Direction
In two sentences, what does the Stiperstones walk guide below say about the place and the route?

Selected extract
-- start --

Directions: cross Hardwell Lane – Compton House – just before Odstone Farm, left up Odstone Hill – left along Ridgeway. Wayland’s Smithy – detour to Uffington Castle and White Horse – continue on Ridgeway for ½ mile – left (308864) – Britchcombe Farm – cross B4507. On for ½ mile – left (308880) – path to Woolstone.

10. The Stiperstones, Shropshire
5 miles; OS Explorer 216
The Stiperstones stand stark and jagged. These quartzite outcrops rise from a heathery ridge at the northern end of the Long Mynd, Shropshire’s great whaleback of a hill. They are the focus of some of the most bizarre folk tales and superstitions in these islands.

The Shropshire Way leads up and past the Stones, heading north across heather moorland where cranberries make scarlet splashes of colour. This upland heath is carefully preserved for its wildlife value, with cowberry and crowberry among the great swathes of purple heather. You pass Cranberry Rock and Manstone Rock to reach the largest outcrop, the Devil’s Chair. When mist envelops the Stones, the Devil is in his Chair, waiting for Old England to sink beneath the earth. Impossible to tell how all these Gothic notions gained ground, but they lend the Stiperstones a very peculiar aura.

Views from the ridge are superb over the Shropshire hills and woods, east to the long green bar of Wenlock Edge, west as far as the borderlands of Wales. From Shepherd Rock a steep grassy path leaves the hill, descending steeply Past old lead-mine workings to Stiperstones village far below. From here a lower track leads back below the Stones, hard-edged and ominous along the eastern skyline.

Start/finish: Bog Centre car park, Stiperstones (OS ref SO 355979)
Directions: Shropshire Way from road (362976) past Cranberry Rock (365981), Manstone Rock (367986), Devil’s Chair (368991). From cairn just before Shepherd’s Rock (374000), steep descent to Stiperstones village (363004) and Stiperstones Inn. Return to Bog Centre via 361002, 359999, 361996 and lane parallel to the Stiperstones.

-- end --

Data entries
-- start --

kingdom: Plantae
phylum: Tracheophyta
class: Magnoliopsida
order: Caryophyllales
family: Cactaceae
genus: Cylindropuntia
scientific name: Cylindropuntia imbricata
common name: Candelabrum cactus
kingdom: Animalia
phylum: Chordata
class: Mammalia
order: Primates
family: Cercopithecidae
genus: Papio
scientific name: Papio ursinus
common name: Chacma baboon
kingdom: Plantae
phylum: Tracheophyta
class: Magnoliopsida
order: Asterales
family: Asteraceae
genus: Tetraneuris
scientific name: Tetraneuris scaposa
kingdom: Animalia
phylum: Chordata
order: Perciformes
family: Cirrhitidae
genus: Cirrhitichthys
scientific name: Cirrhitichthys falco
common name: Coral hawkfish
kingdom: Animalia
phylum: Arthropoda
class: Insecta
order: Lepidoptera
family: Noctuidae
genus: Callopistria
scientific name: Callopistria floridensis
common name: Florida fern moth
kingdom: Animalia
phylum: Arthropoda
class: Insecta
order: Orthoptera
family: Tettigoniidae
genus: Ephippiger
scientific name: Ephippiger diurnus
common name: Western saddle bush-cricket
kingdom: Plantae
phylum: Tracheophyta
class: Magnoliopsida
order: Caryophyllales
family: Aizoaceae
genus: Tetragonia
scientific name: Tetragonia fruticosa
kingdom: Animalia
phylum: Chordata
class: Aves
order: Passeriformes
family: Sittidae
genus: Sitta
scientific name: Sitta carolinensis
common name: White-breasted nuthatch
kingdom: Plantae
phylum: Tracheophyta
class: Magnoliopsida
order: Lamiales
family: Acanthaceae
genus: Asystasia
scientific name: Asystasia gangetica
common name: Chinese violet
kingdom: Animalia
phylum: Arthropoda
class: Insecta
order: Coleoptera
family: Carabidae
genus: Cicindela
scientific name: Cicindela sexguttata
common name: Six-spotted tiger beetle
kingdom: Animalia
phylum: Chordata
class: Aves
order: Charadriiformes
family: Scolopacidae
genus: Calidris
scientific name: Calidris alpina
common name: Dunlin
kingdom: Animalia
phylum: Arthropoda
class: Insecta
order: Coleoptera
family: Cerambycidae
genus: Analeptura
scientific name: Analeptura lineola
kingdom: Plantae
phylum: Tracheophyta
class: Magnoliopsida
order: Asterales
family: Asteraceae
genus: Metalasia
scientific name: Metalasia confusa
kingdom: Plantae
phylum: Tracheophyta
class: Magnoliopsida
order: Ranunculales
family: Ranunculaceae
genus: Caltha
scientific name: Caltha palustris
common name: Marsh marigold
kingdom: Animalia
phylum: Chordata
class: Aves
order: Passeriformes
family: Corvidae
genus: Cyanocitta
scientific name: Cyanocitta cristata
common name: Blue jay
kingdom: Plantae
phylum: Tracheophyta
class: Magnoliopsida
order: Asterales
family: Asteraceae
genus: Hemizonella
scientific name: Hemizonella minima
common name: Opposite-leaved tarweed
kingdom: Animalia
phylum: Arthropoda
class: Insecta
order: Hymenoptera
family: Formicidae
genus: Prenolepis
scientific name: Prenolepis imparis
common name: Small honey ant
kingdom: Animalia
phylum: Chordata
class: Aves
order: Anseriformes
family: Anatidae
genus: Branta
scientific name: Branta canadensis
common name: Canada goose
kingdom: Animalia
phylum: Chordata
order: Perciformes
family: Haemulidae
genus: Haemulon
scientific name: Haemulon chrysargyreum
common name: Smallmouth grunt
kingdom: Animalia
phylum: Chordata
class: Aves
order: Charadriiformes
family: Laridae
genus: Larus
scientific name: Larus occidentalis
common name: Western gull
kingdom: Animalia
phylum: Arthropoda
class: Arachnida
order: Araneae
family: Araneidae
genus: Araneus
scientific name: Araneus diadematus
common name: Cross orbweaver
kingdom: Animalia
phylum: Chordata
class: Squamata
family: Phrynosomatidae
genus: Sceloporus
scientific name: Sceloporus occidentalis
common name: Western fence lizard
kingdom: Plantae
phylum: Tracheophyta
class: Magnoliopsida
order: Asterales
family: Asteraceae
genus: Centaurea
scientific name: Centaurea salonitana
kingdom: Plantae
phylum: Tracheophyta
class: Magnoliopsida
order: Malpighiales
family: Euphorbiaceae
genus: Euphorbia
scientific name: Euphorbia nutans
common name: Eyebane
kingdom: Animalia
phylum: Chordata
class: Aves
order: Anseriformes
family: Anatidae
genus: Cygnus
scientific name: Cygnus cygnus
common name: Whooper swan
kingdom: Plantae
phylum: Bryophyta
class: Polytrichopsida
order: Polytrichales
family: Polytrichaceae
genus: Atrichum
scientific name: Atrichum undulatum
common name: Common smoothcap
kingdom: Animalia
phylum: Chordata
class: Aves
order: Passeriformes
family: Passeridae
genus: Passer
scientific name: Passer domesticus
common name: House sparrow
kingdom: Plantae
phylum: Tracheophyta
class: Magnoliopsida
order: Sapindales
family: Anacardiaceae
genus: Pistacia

-- end --

Reply
The Stiperstones are jagged quartzite outcrops on a heathery ridge at the northern end of the Long Mynd in Shropshire, and they are the focus of bizarre folk tales, such as the Devil sitting in his Chair when mist covers the Stones. The 5-mile walk from the Bog Centre car park follows the Shropshire Way north past Cranberry Rock and Manstone Rock to the Devil's Chair, with superb views from the ridge, then descends steeply past old lead-mine workings to Stiperstones village and returns on a lower track below the Stones.